Oh well, to quote the sage Popeye: "I yam what I yam." And I yam OK.
I recently posted some very personal things about myself and my current living situation. Then, I went away for a weekend and during that time, I gave some serious thought about what I'd written and why, and I realized that I really didn't feel entirely comfortable sharing quite so much. Perhaps I made myself far too vulnerable, and opened myself up to the harsh scrutiny of others. So I asked the advice of a couple of friends and loved ones, and got a variety of responses. Some felt that it was okay; some felt that I was "brave" for doing so; others felt it opened me up to the possibility of being taken advantage of in my vulnerable state. Still others questioned my motives. Hell, even I question my motives. Others fell somewhere in between. So......... seeking advice from others wasn't exactly helpful. Ultimately it is a decision only I can make.

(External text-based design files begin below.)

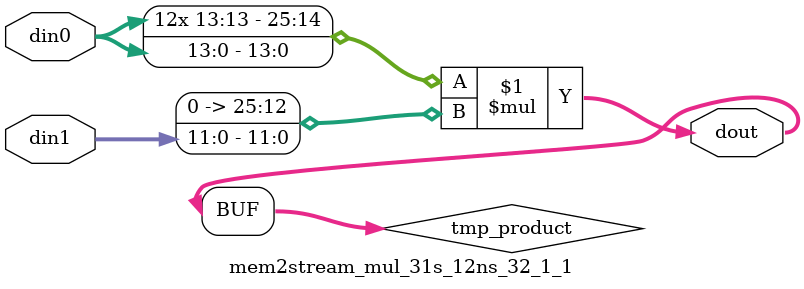
<source format=v>

`timescale 1 ns / 1 ps

  module mem2stream_mul_31s_12ns_32_1_1(din0, din1, dout);
parameter ID = 1;
parameter NUM_STAGE = 0;
parameter din0_WIDTH = 14;
parameter din1_WIDTH = 12;
parameter dout_WIDTH = 26;

input [din0_WIDTH - 1 : 0] din0; 
input [din1_WIDTH - 1 : 0] din1; 
output [dout_WIDTH - 1 : 0] dout;

wire signed [dout_WIDTH - 1 : 0] tmp_product;












assign tmp_product = $signed(din0) * $signed({1'b0, din1});









assign dout = tmp_product;







endmodule

</source>
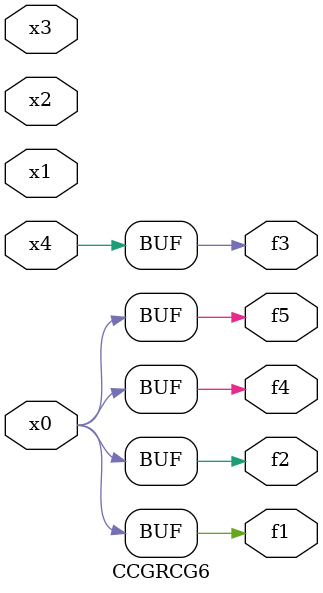
<source format=v>
module CCGRCG6(
	input x0, x1, x2, x3, x4,
	output f1, f2, f3, f4, f5
);
	assign f1 = x0;
	assign f2 = x0;
	assign f3 = x4;
	assign f4 = x0;
	assign f5 = x0;
endmodule

</source>
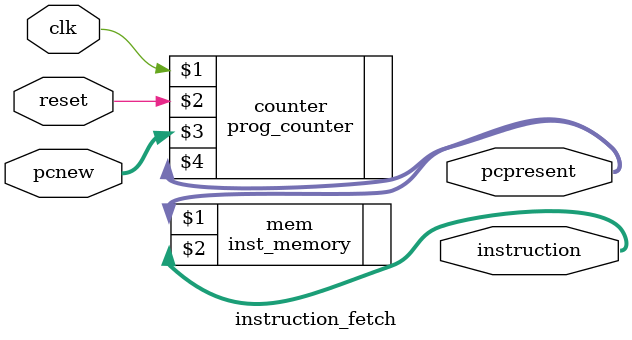
<source format=sv>
`timescale 1ns / 1ps

module instruction_fetch #(parameter s=32) (input bit reset,clk, input bit[s-1:0] pcnew, output bit[s-1:0] instruction, pcpresent );

bit[s-1:0] pcpresent;

prog_counter counter(clk,reset,pcnew,pcpresent);
inst_memory mem(pcpresent,instruction); 

endmodule

</source>
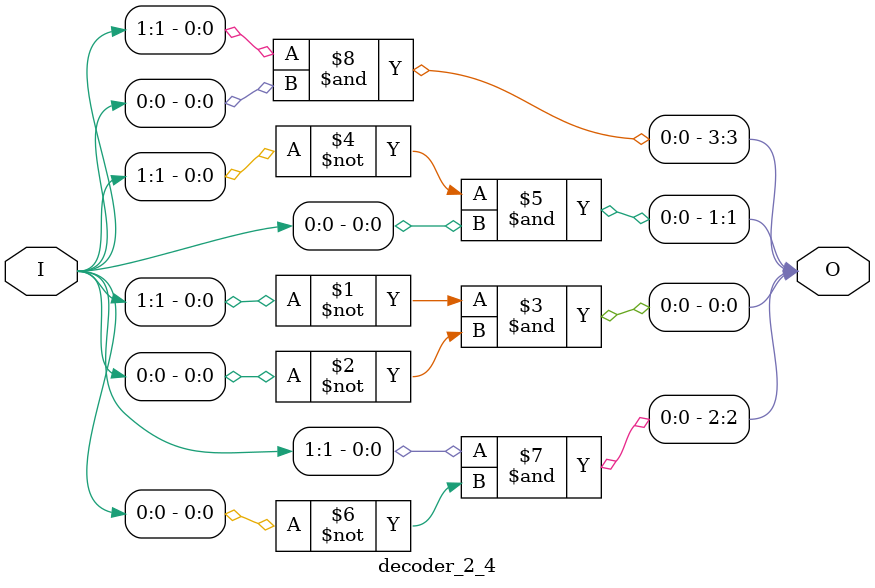
<source format=v>
module decoder_2_4( input [1:0]I, output [3:0]O);
  assign O[0] = ~I[1] & ~I[0];
  assign O[1] = ~I[1] & I[0];
  assign O[2] =  I[1] & ~I[0];
  assign O[3] =  I[1] & I[0];
endmodule

//Gate level Modelling
/*
module decoder_2_4( input [1:0]I, output [3:0]O);
and (O[0],~I[1],~I[0]);
and (O[1],~I[1],I[0]);
and (O[2],I[1],~I[0]);
and (O[3],I[1],I[0]);
endmodule
*/


//behavioural Modelling
/*module decoder_2_4( input [1:0]I, output reg [3:0]O);
always @(*) 
begin
case(I)
2'b00: O = 4'b0001;
2'b01: O = 4'b0010;
2'b10: O = 4'b0100;
2'b11: O = 4'b1000;
default: O = 4'b0000;
endcase
end
endmodule*/

</source>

So...do I write what I need to and keep it to myself? But what about people who publish their memoirs? I just feel like I'm writing mine in real-time, as I live it. And am I asking approval or permission to proceed? What is this all about? And why, oh why, do I live in my head so much??? I confess that part of me feels sad to not share it. But why? What does that reveal about me? (My brain is so weird. I wish, with all my heart, that I were "normal.")
Another worthy excerpt:

Oh well, to quote the sage Popeye: "I yam what I yam." And I yam OK.